The Intercept examined Labor data for October and November 2017 to get an idea of what kinds of assault-related injuries agents are reporting. We counted 14 such claims. One agent reported injuries caused by crushing — a potentially serious health matter — but other injuries were minor. For instance, two agents received bruises. A few others sprained a limb. Two had “pain, swelling, and redness” in an unspecified body part that was not a joint. One victim of “Enemy Action” received a cut.
As FBI statistics make clear, working as a Border Patrol agent is much safer than working as a local police officer or sheriff’s deputy. On average, whether or not they are injured, Border Patrol agents face only around one-fourth as many assaults as do other types of law enforcement officers.
So why is the Border Patrol’s use of lethal force increasing, along with the number of assaults reported against its agents — even as injuries to those agents have gone down? Could the agents themselves be provoking confrontations with migrants?
Late last year, Art Del Cueto, spokesperson for the National Border Patrol Council, the agency’s federal labor union, suggested on his podcast, “The Greenline,” that the Border Patrol and federal prosecutors need to let agents employ more force against migrants. “The U.S. Attorneys need to grow a set,” his co-host Chris Cabrera said, “and say, ‘You know what? You lay a finger on our agents, you’re gonna feel it. None of this ‘What did the agent do to you?’ … You’re going to jail, and you probably got a little beat up for it.” To fellow Border Patrol agents, Cabrera added that, despite the “powers that be” attempting to restrain them, “You shouldn’t be afraid to draw your weapon. You shouldn’t be afraid to go hands-on.”

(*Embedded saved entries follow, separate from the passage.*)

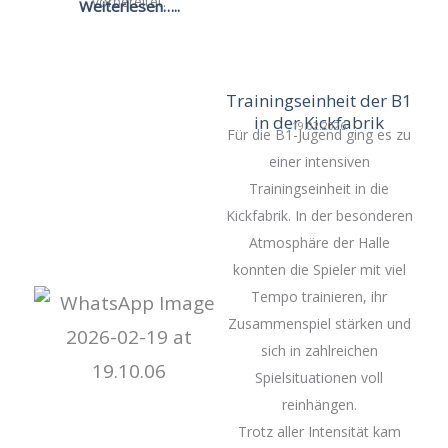
vorbereitet.
Weiterlesen…..
Trainingseinheit der B1
in der Kickfabrik
19.02.2026
Für die B1-Jugend ging es zu
einer intensiven
Trainingseinheit in die
Kickfabrik. In der besonderen
Atmosphäre der Halle
konnten die Spieler mit viel
Tempo trainieren, ihr
Zusammenspiel stärken und
sich in zahlreichen
Spielsituationen voll
reinhängen.
Trotz aller Intensität kam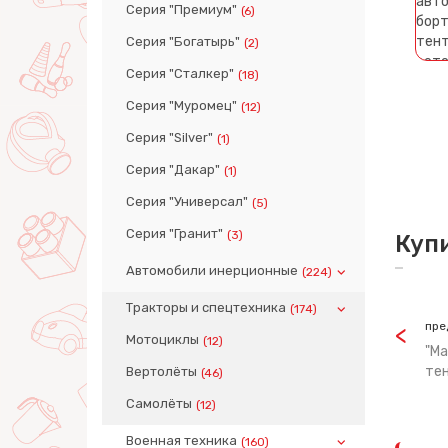
Серия "Премиум"
(6)
Серия "Богатырь"
(2)
Серия "Сталкер"
(18)
Серия "Муромец"
(12)
Серия "Silver"
(1)
Серия "Дакар"
(1)
Серия "Универсал"
(5)
Серия "Гранит"
(3)
Куп
Автомобили инерционные
(224)
Тракторы и спецтехника
(174)
пре
Мотоциклы
(12)
"Ма
тен
Вертолёты
(46)
Самолёты
(12)
Военная техника
(160)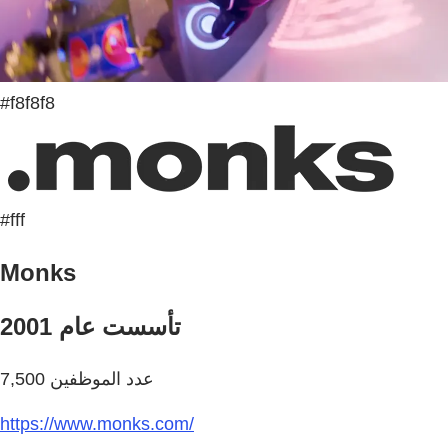
#f8f8f8
#fff
Monks
تأسست عام 2001
عدد الموظفين 7,500
https://www.monks.com/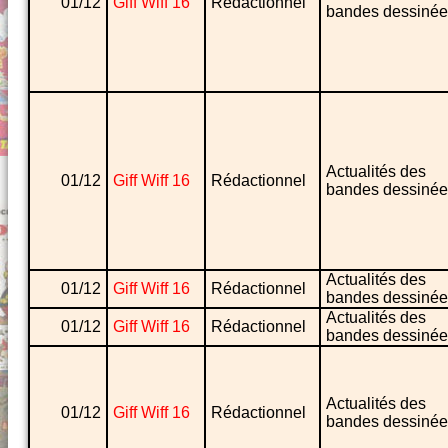
01/12
Giff Wiff 16
Rédactionnel
bandes dessinée
Actualités des
01/12
Giff Wiff 16
Rédactionnel
bandes dessinée
Actualités des
01/12
Giff Wiff 16
Rédactionnel
bandes dessinée
Actualités des
01/12
Giff Wiff 16
Rédactionnel
bandes dessinée
Actualités des
01/12
Giff Wiff 16
Rédactionnel
bandes dessinée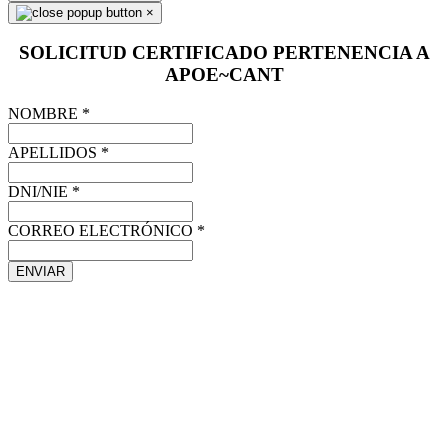
×
SOLICITUD CERTIFICADO PERTENENCIA A
APOE~CANT
NOMBRE
*
APELLIDOS
*
DNI/NIE
*
CORREO ELECTRÓNICO
*
ENVIAR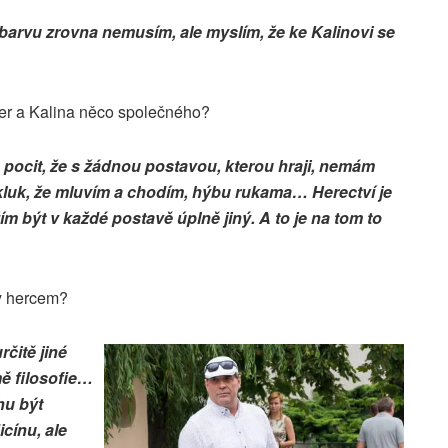
u barvu zrovna nemusím, ale myslím, že ke Kalinovi se
ler a Kalina něco společného?
pocit, že s žádnou postavou, kterou hraji, nemám
luk, že mluvím a chodím, hýbu rukama… Herectví je
m být v každé postavě úplně jiný. A to je na tom to
dy hercem?
rčitě jiné
mě filosofie…
hu být
cínu, ale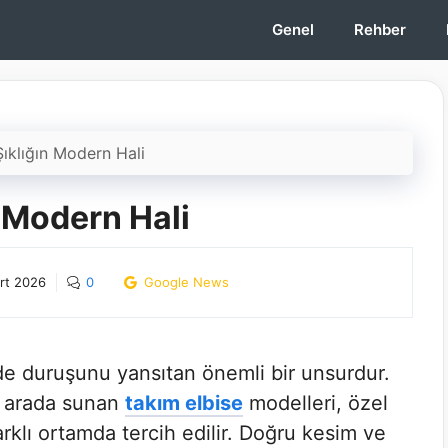
Genel
Rehber
Şıklığın Modern Hali
n Modern Hali
rt 2026
0
Google News
 de duruşunu yansıtan önemli bir unsurdur.
ir arada sunan
takım elbise
modelleri, özel
rklı ortamda tercih edilir. Doğru kesim ve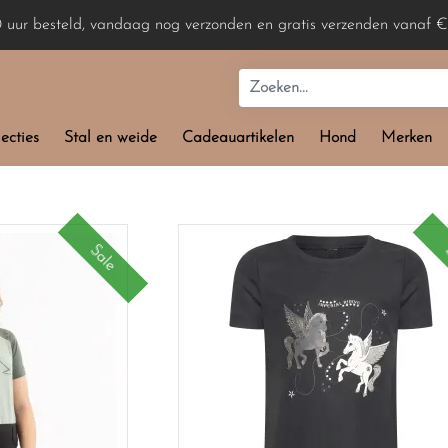
0 uur besteld, vandaag nog verzonden en gratis verzenden vanaf €
ecties
Stal en weide
Cadeauartikelen
Hond
Merken
Sale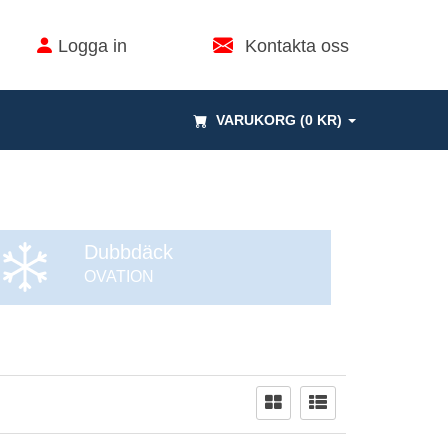
Logga in
Kontakta oss
VARUKORG (0 KR)
Dubbdäck
OVATION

Cueto and Cabrera’s statements, taken together with the FBI and Labor Department statistics, suggest that it is Border Patrol agents, not immigrants, who are encouraging violence at the border.

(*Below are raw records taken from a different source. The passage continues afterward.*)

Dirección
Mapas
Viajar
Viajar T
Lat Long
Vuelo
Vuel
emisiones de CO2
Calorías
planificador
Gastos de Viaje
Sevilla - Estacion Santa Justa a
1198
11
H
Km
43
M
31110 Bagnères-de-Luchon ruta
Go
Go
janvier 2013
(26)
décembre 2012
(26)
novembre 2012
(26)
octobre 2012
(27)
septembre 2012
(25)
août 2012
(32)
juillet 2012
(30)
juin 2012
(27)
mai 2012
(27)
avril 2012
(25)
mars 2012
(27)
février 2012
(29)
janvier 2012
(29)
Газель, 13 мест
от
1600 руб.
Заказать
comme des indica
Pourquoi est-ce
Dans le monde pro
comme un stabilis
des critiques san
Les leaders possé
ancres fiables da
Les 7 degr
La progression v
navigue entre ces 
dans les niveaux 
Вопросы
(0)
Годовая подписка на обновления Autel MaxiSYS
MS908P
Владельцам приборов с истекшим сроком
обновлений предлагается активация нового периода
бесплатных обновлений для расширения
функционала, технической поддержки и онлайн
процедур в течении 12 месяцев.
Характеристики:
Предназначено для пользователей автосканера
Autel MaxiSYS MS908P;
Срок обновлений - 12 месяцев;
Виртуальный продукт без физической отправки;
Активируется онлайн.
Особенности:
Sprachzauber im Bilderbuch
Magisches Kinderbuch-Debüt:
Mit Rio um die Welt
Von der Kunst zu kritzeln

A recent trial in south Texas provides a good case in point. In November, Border Patrol agent Steven Yackanin chased Eliseo Luis García, a young Guatemalan migrant, through a field near the Rio Grande. The area was only about a mile from where Claudia Patricia Gómez González would later be shot to death.
After Luis was apprehended and taken to lockup, another immigrant there noticed that Luis had blood coming out of his ear. Luis explained that he had been trying to escape and that, as a result, Yackanin and some other agents beat him up.
Yackanin claimed it was he who was assaulted by Luis, and he filled out a Department of Labor form to authorize medical care. He was diagnosed with an elbow sprain and a bruise.
Luis was charged with assault and went to trial. His public defender attorney introduced into evidence photographs of the immigrant and the Border Patrol agent, each standing next to a door with markings. The markings suggest that the Guatemalan immigrant stood about 5 feet tall and weighed perhaps 100 pounds. Yackanin was a full head taller and appeared 60 pounds heavier. The jury apparently believed Luis. He was acquitted.
Even so, the Border Patrol will likely fold the charges against Luis into its fiscal year 2018 assault statistics. Likewise for Claudia Patricia Gómez González, the young Guatemalan woman shot last week. Her death will probably be analyzed as the outcome of a purported assault against a Border Patrol agent. Gómez had a newly minted degree in accounting but could not find work in her country. She was trying get to the U.S. to find work and reunite with her fiancé. Those ambitions are defunct now, and Gomez’s final moments of life, facing a Border Patrol gun, will be most likely be crunched into scary-sounding statistics about border “violence” and “enemy action.”